Calmes, whose coverage is quite sympathetic to Obama’s fiscal priorities, especially his expensive “stimulus” package, immediately assured readers the conservative proposal didn’t have a snowball’s chance of becoming law:
The audacious long-term budget path that House Republicans outlined on Tuesday is not going to become law anytime soon, if ever. Senate Democrats and President Obama will see to that.
Even so, the plan rolled out by the Republican majority in the House figures to shake up this year’s already contentious budget debate as well as next year’s presidential politics. By its mix of deep cuts in taxes and domestic spending, and its shrinkage of the American safety net, the plan sets the conservative parameter of the debate over the nation’s budget priorities further to the right than at any time since the modern federal government began taking shape nearly eight decades ago.
The ambitions of the first budget rolled out by the new House Budget Committee chairman, Representative Paul D. Ryan, a Wisconsin Republican, cannot be understated.

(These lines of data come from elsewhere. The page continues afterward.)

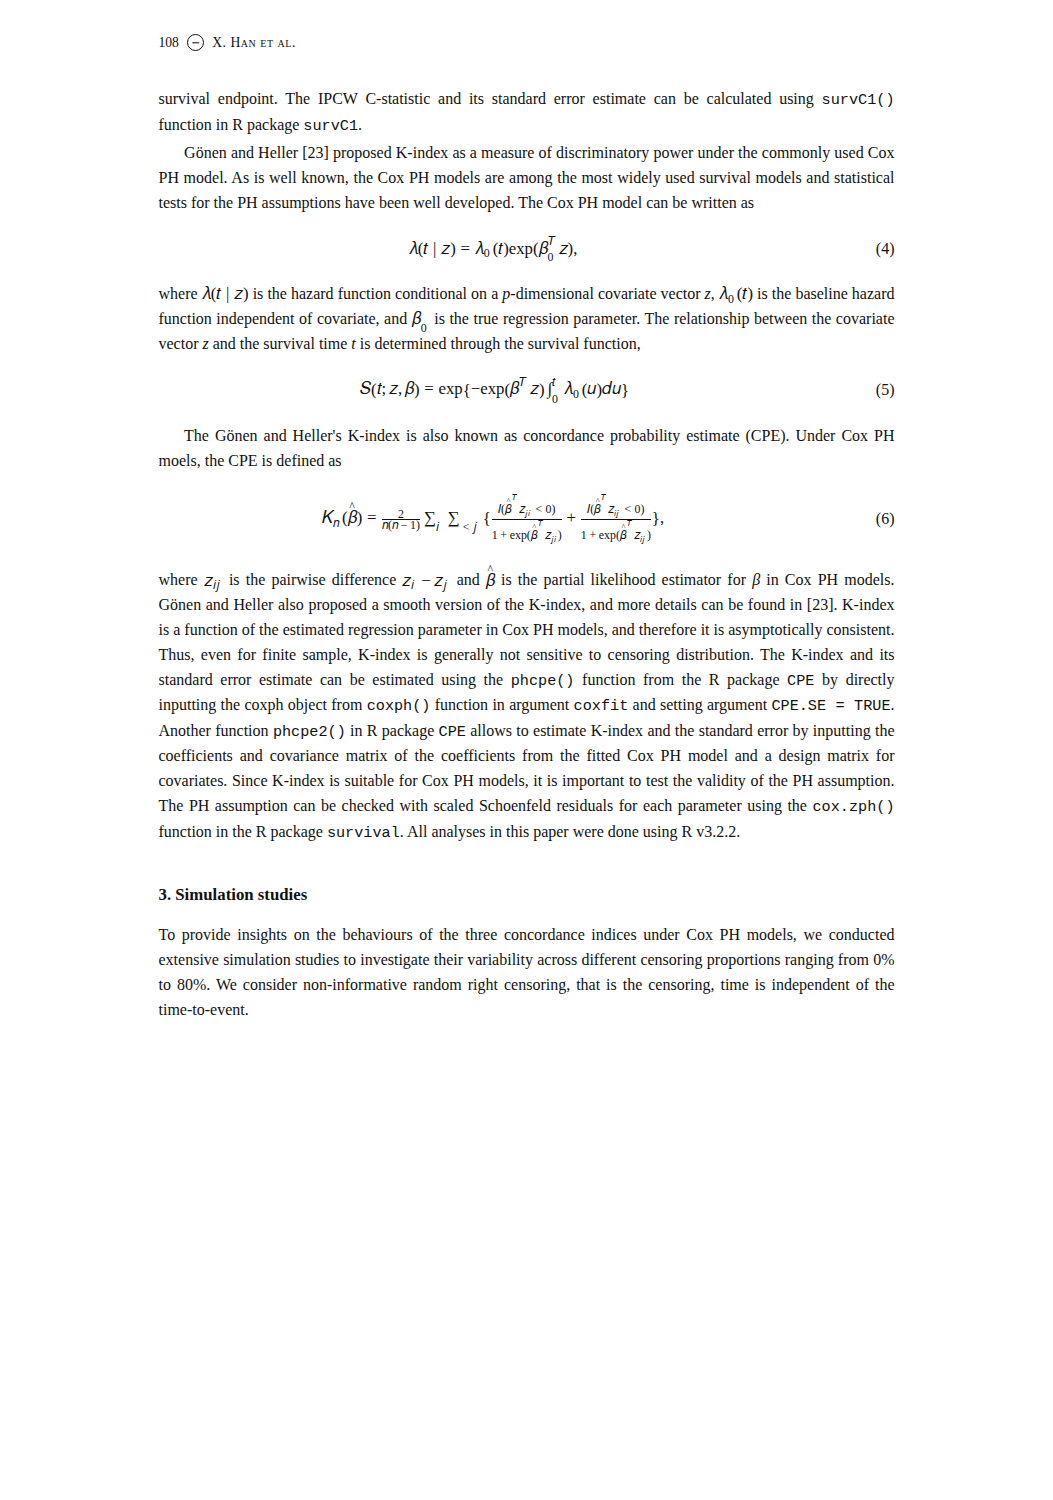108 X. Han et al.
survival endpoint. The IPCW C-statistic and its standard error estimate can be calculated using survC1() function in R package survC1.
Gönen and Heller [23] proposed K-index as a measure of discriminatory power under the commonly used Cox PH model. As is well known, the Cox PH models are among the most widely used survival models and statistical tests for the PH assumptions have been well developed. The Cox PH model can be written as
λ ⁡ (t|z) = λ0 (t) exp ( β0T z ) ,
(4)
where λ(t|z) is the hazard function conditional on a p-dimensional covariate vector z, λ0(t) is the baseline hazard function independent of covariate, and β0 is the true regression parameter. The relationship between the covariate vector z and the survival time t is determined through the survival function,
S(t;z,β) = exp { − exp (βTz) ∫ 0 t λ0 (u) du }
(5)
The Gönen and Heller's K-index is also known as concordance probability estimate (CPE). Under Cox PH moels, the CPE is defined as
Kn ⁡ (β^) = 2 n(n−1) ∑i ∑<j { I(β^Tzji<0) 1+exp(β^Tzji) + I(β^Tzij<0) 1+exp(β^Tzij) } ,
(6)
where zij is the pairwise difference zi−zj and β^ is the partial likelihood estimator for β in Cox PH models. Gönen and Heller also proposed a smooth version of the K-index, and more details can be found in [23]. K-index is a function of the estimated regression parameter in Cox PH models, and therefore it is asymptotically consistent. Thus, even for finite sample, K-index is generally not sensitive to censoring distribution. The K-index and its standard error estimate can be estimated using the phcpe() function from the R package CPE by directly inputting the coxph object from coxph() function in argument coxfit and setting argument CPE.SE = TRUE. Another function phcpe2() in R package CPE allows to estimate K-index and the standard error by inputting the coefficients and covariance matrix of the coefficients from the fitted Cox PH model and a design matrix for covariates. Since K-index is suitable for Cox PH models, it is important to test the validity of the PH assumption. The PH assumption can be checked with scaled Schoenfeld residuals for each parameter using the cox.zph() function in the R package survival. All analyses in this paper were done using R v3.2.2.
3. Simulation studies
To provide insights on the behaviours of the three concordance indices under Cox PH models, we conducted extensive simulation studies to investigate their variability across different censoring proportions ranging from 0% to 80%. We consider non-informative random right censoring, that is the censoring, time is independent of the time-to-event.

It poses huge political risks for Republican candidates for Congress and for the White House in 2012. After Republicans successfully campaigned in last year’s midterm elections partly by criticizing Democrats for cutting Medicare as part of Mr. Obama’s health-care overhaul, they now propose to eventually privatize Medicare and turn Medicaid into a sharply limited block grant to states.
The House Republicans’ proposal poses challenges for Mr. Obama as well. Many Democratic strategists, including some inside the White House and the president’s re-election campaign, see mostly opportunity: Pleasantly surprised that Republicans have defined themselves so far to the right, they see a chance for Mr. Obama to stake out a middle ground.
But with Republicans describing their move as a bold leadership stroke, their boast has the potential to feed a budding narrative -- that Mr. Obama has declined to lead in proposing the steps needed to rein in a federal debt that is growing unsustainably as the population ages and health care costs keep rising.
Calmes eventually noted Obama has not been a profile in presidential leadership, but continued the slanted ideological labeling.
His plan underscores just how much the influx of Republican newcomers to the House, many of them Tea Party adherents, have hardened conservatism there.